DEA Administrator Michele Leonhart has announced she will resign next month. Leonhart's resignation comes after a series of scandals at the agency with most notable perhaps being the revelation that DEA agents were having sex parties with prostitutes connected to Colombian drug cartels. That scandal led to an intensely embarrassing hearing before Congress where Leonhart was forced to admit that the agents involved were barely punished even when one was caught abusing one of the prostitutes.
Administrator Leonhart was also forced to deal with the fallout from the revelation that the DEA had been engaging in a long running secret program to track billions of American's international calls a decade before 9/11. The program was terminated after NSA whistleblower Edward Snowden revealed a similar program being conducted by the NSA.
Leonhart also publicly opposed President Obama's position on reducing penalties on marijuana use and allowing states such as Colorado and Washington.
The Obama administration’s top drug enforcement official will step down next month, Attorney General Eric H. Holder Jr. announced on Tuesday, after her agency was tarnished by a scandal over sex parties with prostitutes and she broke with President Obama on drug policy. Michele M. Leonhart, the administrator of the Drug Enforcement Administration, told Mr. Holder that she intended to retire, ending a 35-year tenure at the agency...
Even as Mr.

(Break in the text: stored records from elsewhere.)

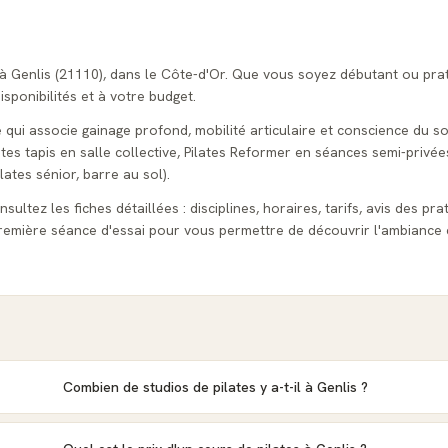
 à Genlis (21110), dans le Côte-d'Or. Que vous soyez débutant ou pra
isponibilités et à votre budget.
e qui associe gainage profond, mobilité articulaire et conscience du so
tes tapis en salle collective, Pilates Reformer en séances semi-privées
lates sénior, barre au sol).
sultez les fiches détaillées : disciplines, horaires, tarifs, avis des pra
emière séance d'essai pour vous permettre de découvrir l'ambiance 
Combien de studios de pilates y a-t-il à Genlis ?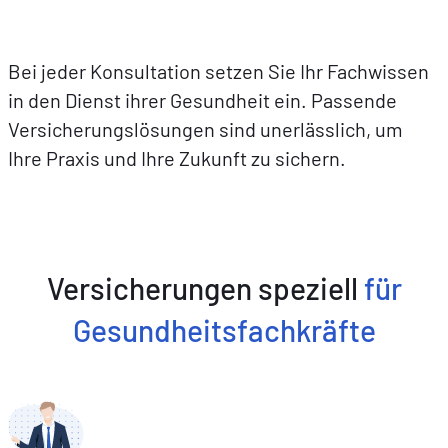
Bei jeder Konsultation setzen Sie Ihr Fachwissen
in den Dienst ihrer Gesundheit ein. Passende
Versicherungslösungen sind unerlässlich, um
Ihre Praxis und Ihre Zukunft zu sichern.
Versicherungen speziell
für
Gesundheitsfachkräfte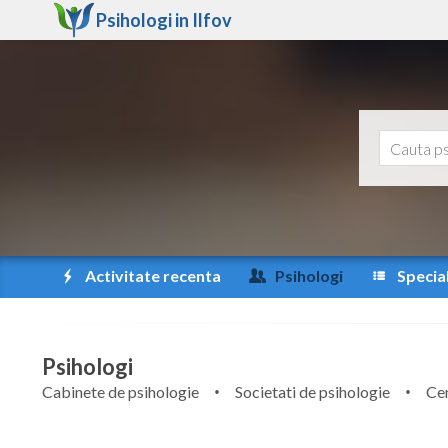
Psihologi in
Ilfov
Activitate recenta
Psihologi
Special
Psihologi
Cabinete de psihologie
Societati de psihologie
Cen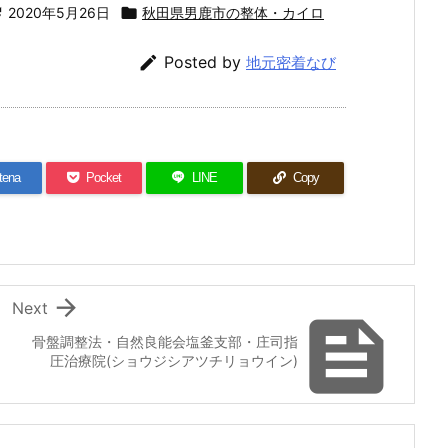

2020年5月26日

秋田県男鹿市の整体・カイロ

Posted by
地元密着なび
tena
Pocket
LINE
Copy

Next

骨盤調整法・自然良能会塩釜支部・庄司指
圧治療院(ショウジシアツチリョウイン)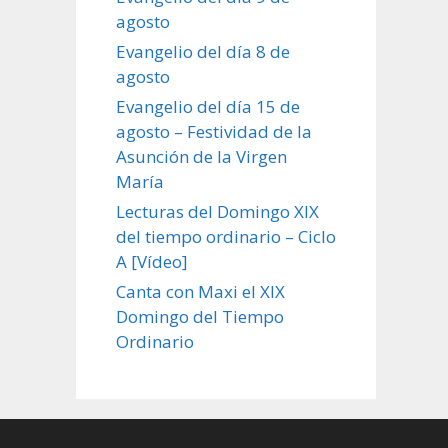
agosto
Evangelio del día 8 de
agosto
Evangelio del día 15 de
agosto – Festividad de la
Asunción de la Virgen
María
Lecturas del Domingo XIX
del tiempo ordinario – Ciclo
A [Vídeo]
Canta con Maxi el XIX
Domingo del Tiempo
Ordinario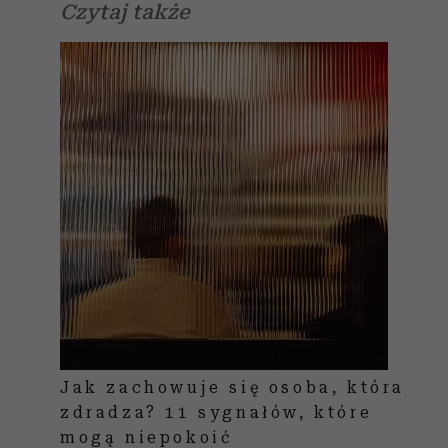
Czytaj także
Jak zachowuje się osoba, która
zdradza? 11 sygnałów, które
mogą niepokoić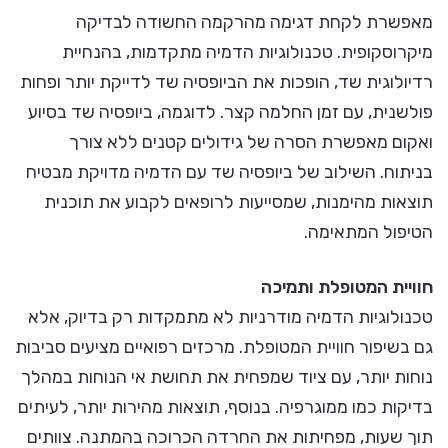
מאפשרת לקחת דגימה מהרקמה החשודה לבדיקה
מיקרוסקופית. טכנולוגיות הדמיה מתקדמות, בהנחיית
רדיולוגית שד, הופכות את הביופסיה שד לדייקת יותר ופחות
פולשנית, עם זמן החלמה קצר. לדוגמה, ביופסיה שד בסיוע
ואקום מאפשרת הסרה של גידולים קטנים ללא צורך
בניתוח. השילוב של ביופסיה שד עם הדמיה מדויקת מבטיח
תוצאות מהימנות, שמסייעות לרופאים לקבוע את תוכנית
הטיפול המתאימה.
חוויית המטופלת ותמיכה
טכנולוגיות הדמיה מודרניות לא מתמקדות רק בדיוק, אלא
גם בשיפור חוויית המטופלת. מרכזים רפואיים מציעים סביבות
נוחות יותר, עם ציוד שמפחית את תחושת אי הנוחות במהלך
בדיקות כמו ממוגרפיה. בנוסף, תוצאות מהירות יותר, לעיתים
תוך שעות, מפחיתות את החרדה הכרוכה בהמתנה. צוותים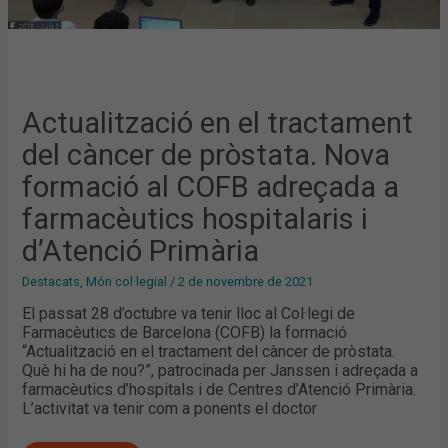
HOSPITALARIS
I
D’ATENCIÓ
PRIMÀRIA
Actualització en el tractament
del càncer de pròstata. Nova
formació al COFB adreçada a
farmacèutics hospitalaris i
d’Atenció Primària
Destacats
,
Món col·legial
/
2 de novembre de 2021
El passat 28 d’octubre va tenir lloc al Col·legi de
Farmacèutics de Barcelona (COFB) la formació
“Actualització en el tractament del càncer de pròstata.
Què hi ha de nou?”, patrocinada per Janssen i adreçada a
farmacèutics d’hospitals i de Centres d’Atenció Primària.
L’activitat va tenir com a ponents el doctor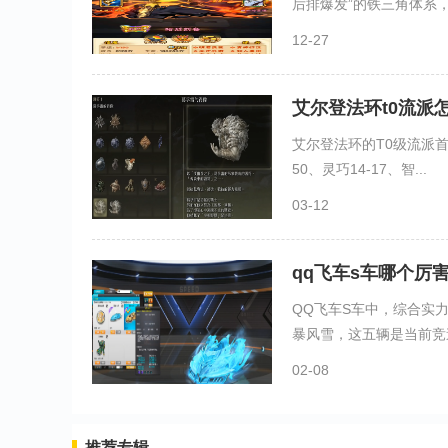
后排爆发”的铁三角体系，辅
12-27
艾尔登法环t0流派
艾尔登法环的T0级流派首
50、灵巧14-17、智...
03-12
qq飞车s车哪个厉
QQ飞车S车中，综合实
暴风雪，这五辆是当前竞速
02-08
推荐专辑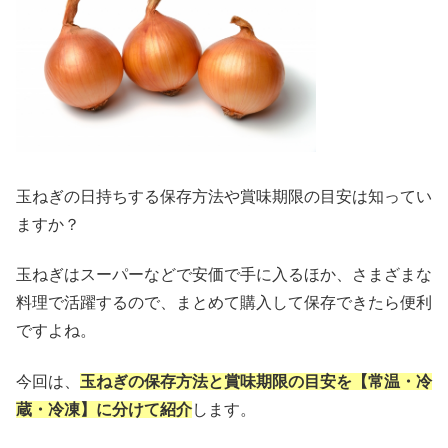
玉ねぎの日持ちする保存方法や賞味期限の目安は知ってい
ますか？
玉ねぎはスーパーなどで安価で手に入るほか、さまざまな
料理で活躍するので、まとめて購入して保存できたら便利
ですよね。
今回は、
玉ねぎの保存方法と賞味期限の目安を【常温・冷
蔵・冷凍】に分けて紹介
します。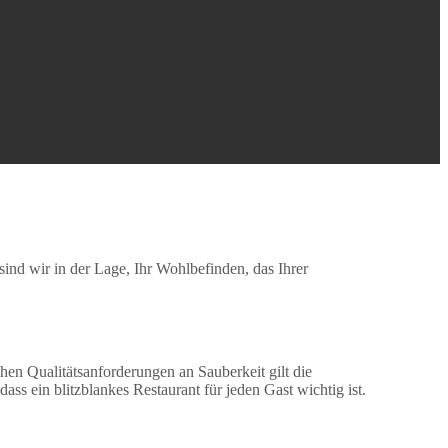
ind wir in der Lage, Ihr Wohlbefinden, das Ihrer
en Qualitätsanforderungen an Sauberkeit gilt die
ass ein blitzblankes Restaurant für jeden Gast wichtig ist.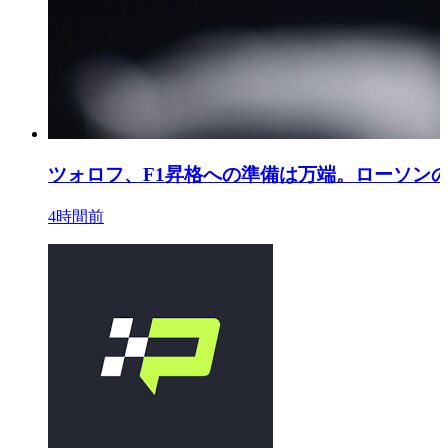
ツォロフ、F1昇格への準備は万端。ローソン
4時間前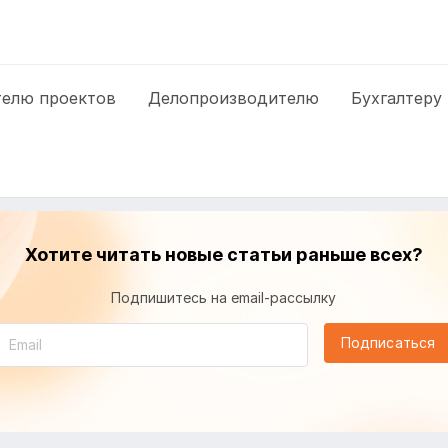
елю проектов
Делопроизводителю
Бухгалтеру
Хотите читать новые статьи раньше всех?
Подпишитесь на email-рассылку
Подписаться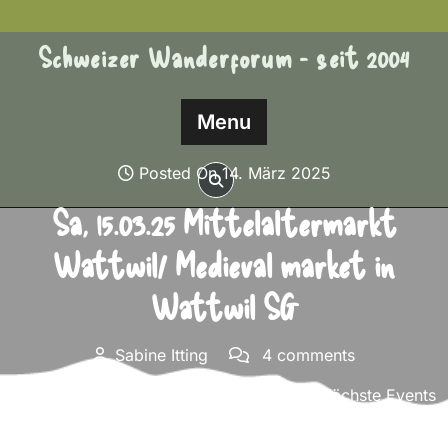
Skip
to
Schweizer Wanderforum - seit 2004
content
Menu
Posted On 14. März 2025
Sa, 15.03.25 Mittelaltermarkt
Wattwil/ Medieval market in
Wattwil SG
Sabine Itting
4 comments
Schweizer Wanderforum – seit 2004
>>
Nächste Events
>> Sa, 15.03.25 Mittelaltermarkt Wattwil/ Medieval
market in Wattwil SG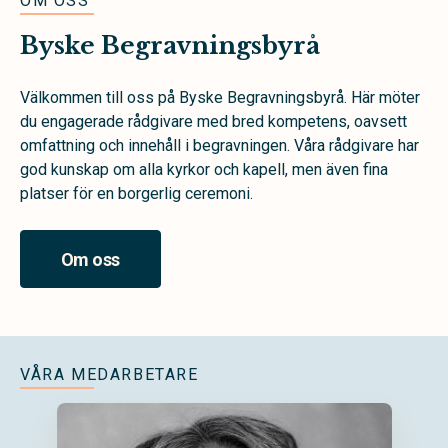
OM OSS
Byske Begravningsbyrå
Välkommen till oss på Byske Begravningsbyrå. Här möter
du engagerade rådgivare med bred kompetens, oavsett
omfattning och innehåll i begravningen. Våra rådgivare har
god kunskap om alla kyrkor och kapell, men även fina
platser för en borgerlig ceremoni.
Om oss
VÅRA MEDARBETARE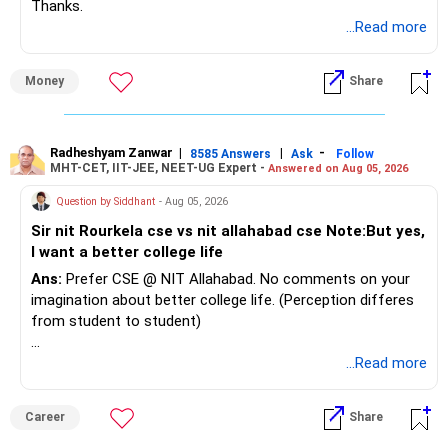
Thanks.
...Read more
Money
Share
Radheshyam Zanwar
|
|
-
8585 Answers
Ask
Follow
MHT-CET, IIT-JEE, NEET-UG Expert -
Answered on Aug 05, 2026
Question by Siddhant
- Aug 05, 2026
Sir nit Rourkela cse vs nit allahabad cse Note:But yes,
I want a better college life
Ans:
Prefer CSE @ NIT Allahabad. No comments on your
imagination about better college life. (Perception differes
from student to student)
Good luck.
...Read more
Follow me if you receive this reply.
Radheshyam
Career
Share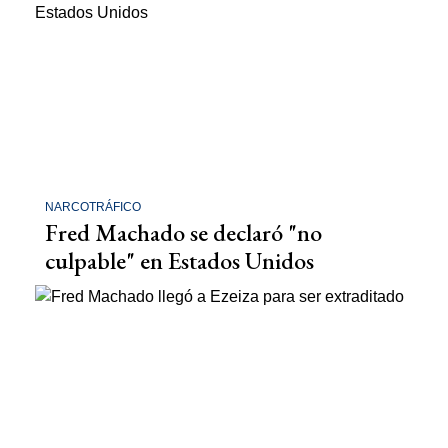
NARCOTRÁFICO
Fred Machado se declaró "no
culpable" en Estados Unidos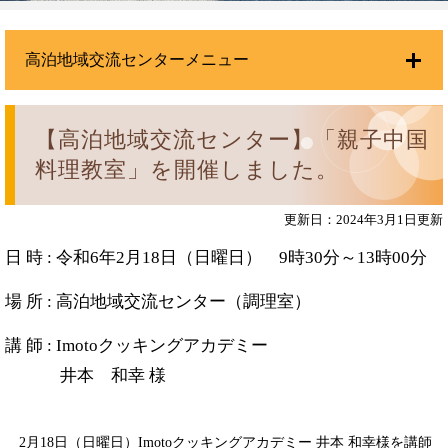
高泊地域交流センターメニュー
【高泊地域交流センター】「親子中国
料理教室」を開催しました。
更新日：2024年3月1日更新
日 時 : 令和6年2月18日（日曜日） 9時30分～13時00分
場 所 : 高泊地域交流センター（調理室）
講 師 : Imotoクッキングアカデミー
井本 和幸 様
​ 2月18日（日曜日）Imotoクッキングアカデミー 井本 和幸様を講師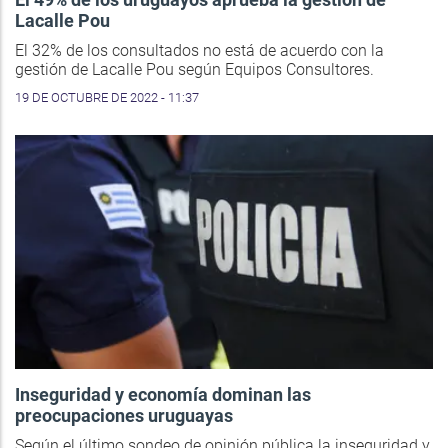
Lacalle Pou
El 32% de los consultados no está de acuerdo con la
gestión de Lacalle Pou según Equipos Consultores.
19 DE OCTUBRE DE 2022 - 11:37
Inseguridad y economía dominan las
preocupaciones uruguayas
Según el último sondeo de opinión pública la inseguridad y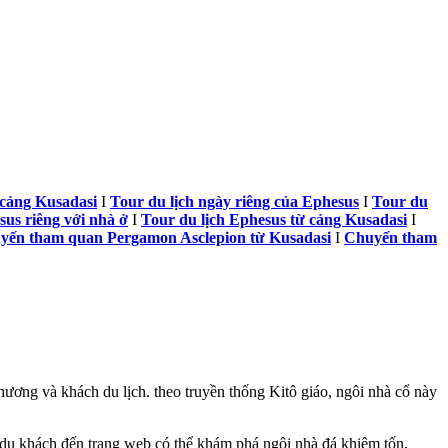
 cảng Kusadasi
I
Tour du lịch ngày riêng của Ephesus
I
Tour du
us riêng với nhà ở
I
Tour du lịch Ephesus từ cảng Kusadasi
I
yến tham quan Pergamon Asclepion từ Kusadasi
I
Chuyến tham
ơng và khách du lịch. theo truyền thống Kitô giáo, ngôi nhà cổ này
 du khách đến trang web có thể khám phá ngôi nhà đá khiêm tốn,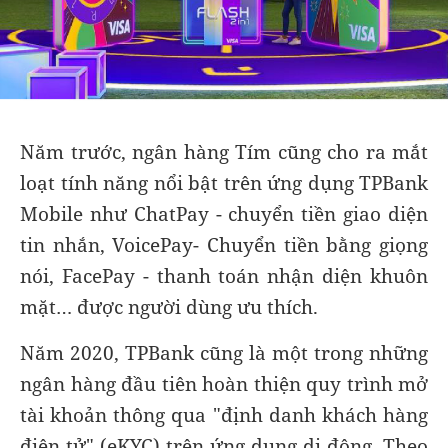
Năm trước, ngân hàng Tím cũng cho ra mắt
loạt tính năng nổi bật trên ứng dụng TPBank
Mobile như ChatPay - chuyển tiền giao diện
tin nhắn, VoicePay- Chuyển tiền bằng giọng
nói, FacePay - thanh toán nhận diện khuôn
mặt… được người dùng ưu thích.
Năm 2020, TPBank cũng là một trong những
ngân hàng đầu tiên hoàn thiện quy trình mở
tài khoản thông qua "định danh khách hàng
điện tử" (eKYC) trên ứng dụng di động. Theo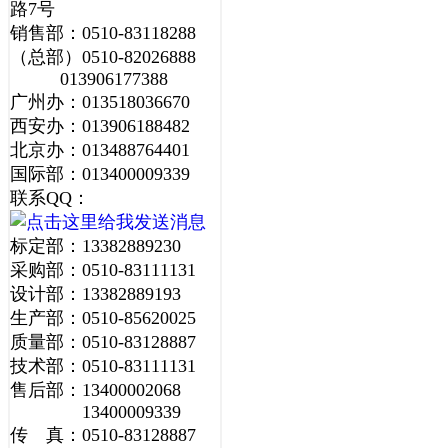
路7号
销售部：0510-83118288
（总部）0510-82026888
013906177388
广州办：013518036670
西安办：013906188482
北京办：013488764401
国际部：013400009339
联系QQ：
标定部：13382889230
采购部：0510-83111131
设计部：13382889193
生产部：0510-85620025
质量部：0510-83128887
技术部：0510-83111131
售后部：13400002068
13400009339
传 真：0510-83128887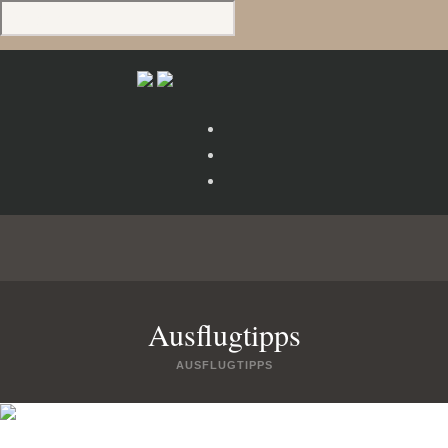
Ausflugtipps
AUSFLUGTIPPS
us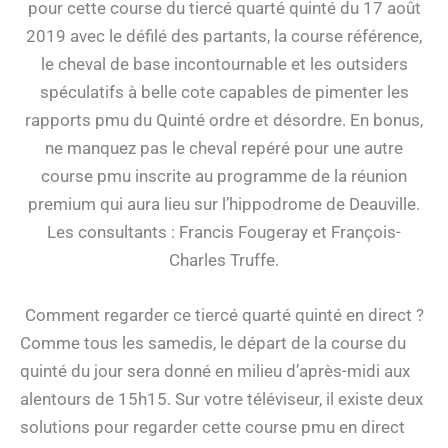
pour cette course du tiercé quarté quinté du 17 août
2019 avec le défilé des partants, la course référence,
le cheval de base incontournable et les outsiders
spéculatifs à belle cote capables de pimenter les
rapports pmu du Quinté ordre et désordre. En bonus,
ne manquez pas le cheval repéré pour une autre
course pmu inscrite au programme de la réunion
premium qui aura lieu sur l’hippodrome de Deauville.
Les consultants : Francis Fougeray et François-
Charles Truffe.
Comment regarder ce tiercé quarté quinté en direct ?
Comme tous les samedis, le départ de la course du
quinté du jour sera donné en milieu d’après-midi aux
alentours de 15h15. Sur votre téléviseur, il existe deux
solutions pour regarder cette course pmu en direct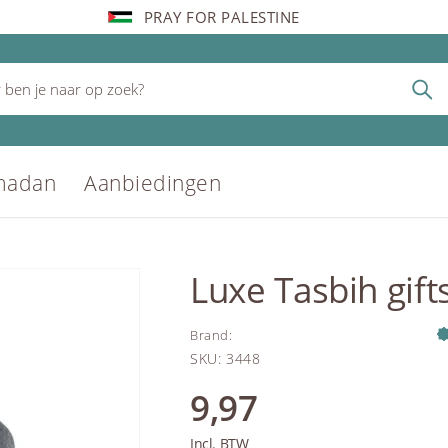
PRAY FOR PALESTINE
madan
Aanbiedingen
Luxe Tasbih gifts
Brand
:
SKU
:
3448
9,97
Incl. BTW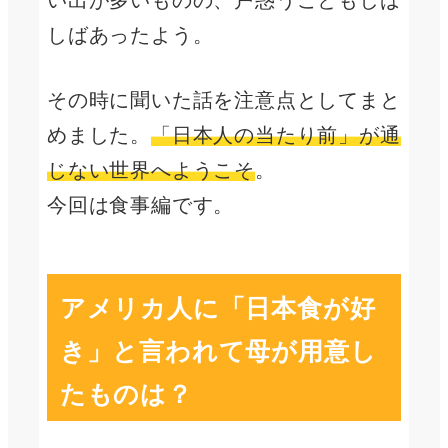
しばあったよう。
その時に聞いた話を注意点としてまと
めました。
「日本人の当たり前」が通
じない世界へようこそ
。
今回は食事編です。
アメリカ人に「日本食が好
き」と言われて母が用意し
たものは？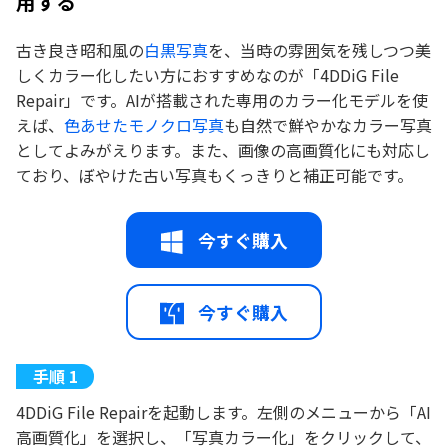
用する
古き良き昭和風の
白黒写真
を、当時の雰囲気を残しつつ美
しくカラー化したい方におすすめなのが「4DDiG File
Repair」です。AIが搭載された専用のカラー化モデルを使
えば、
色あせたモノクロ写真
も自然で鮮やかなカラー写真
としてよみがえります。また、画像の高画質化にも対応し
ており、ぼやけた古い写真もくっきりと補正可能です。
今すぐ購入
今すぐ購入
4DDiG File Repairを起動します。左側のメニューから「AI
高画質化」を選択し、「写真カラー化」をクリックして、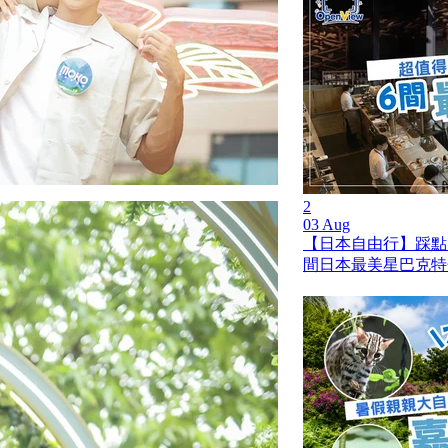
2
03 Aug
【日本自由行】踩點
間日本最美星巴克特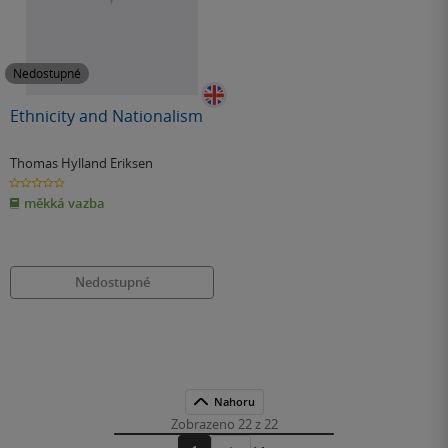
Nedostupné
Ethnicity and Nationalism
Thomas Hylland Eriksen
0.0
z
měkká vazba
5
hvězdiček
Nedostupné
Nahoru
Zobrazeno 22 z 22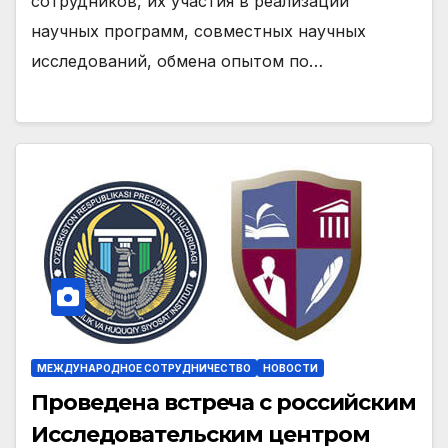
сотрудников, их участия в реализации
научных программ, совместных научных
исследований, обмена опытом по…
МЕЖДУНАРОДНОЕ СОТРУДНИЧЕСТВО
НОВОСТИ
Проведена встреча с российским
Исследовательским центром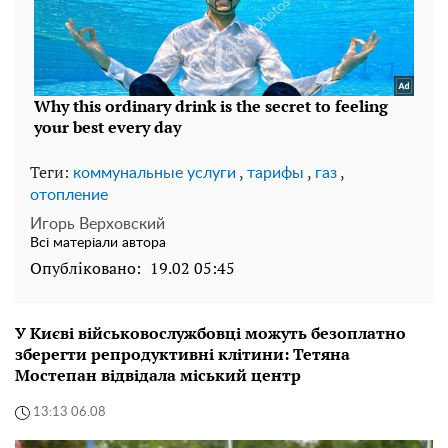
Теги:
,
,
,
коммунальные услуги
тарифы
газ
отопление
Игорь Верховский
Всі матеріали автора
Опубліковано:
19.02 05:45
У Києві військовослужбовці можуть безоплатно
зберегти репродуктивні клітини: Тетяна
Мостепан відвідала міський центр
13:13 06.08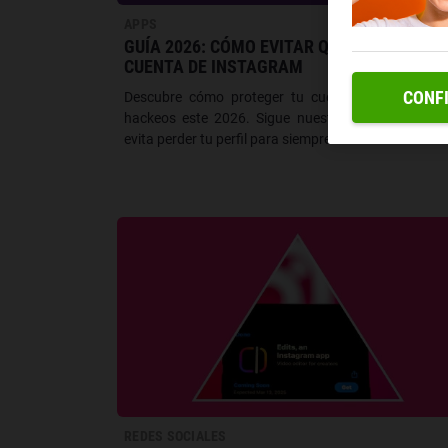
APPS
GUÍA 2026: CÓMO EVITAR QUE HACKEEN TU
CUENTA DE INSTAGRAM
CONF
Descubre cómo proteger tu cuenta de Instagra
hackeos este 2026. Sigue nuestra guía actualiza
evita perder tu perfil para siempre.
REDES SOCIALES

Obama expressed guarded support for allowing states to experiment with legalizing marijuana, Ms. Leonhart has remained a staunch opponent. She refused during a 2012 hearing on Capitol Hill to say whether she believed that marijuana was less dangerous than crack cocaine, methamphetamine or heroin, saying that “all illegal drugs are bad.” Still, Mr. Holder praised her long service at the D.E.A., where she was the first woman to hold the rank of special agent in charge.Whether Leonhart is a true hardliner or just toeing the agency line on marijuana's health risk is hard to say, what is much easier to note is that during her tenure - just as in the tenure of all her predecessors - illegal drugs were readily available in every town and city in America.
Now that Leonhart has announced she is stepping down the race is afoot to find a replacement that can get through confirmation. Maybe it is time to think about even having a DEA or at least revisiting the efficacy of the War on Drugs.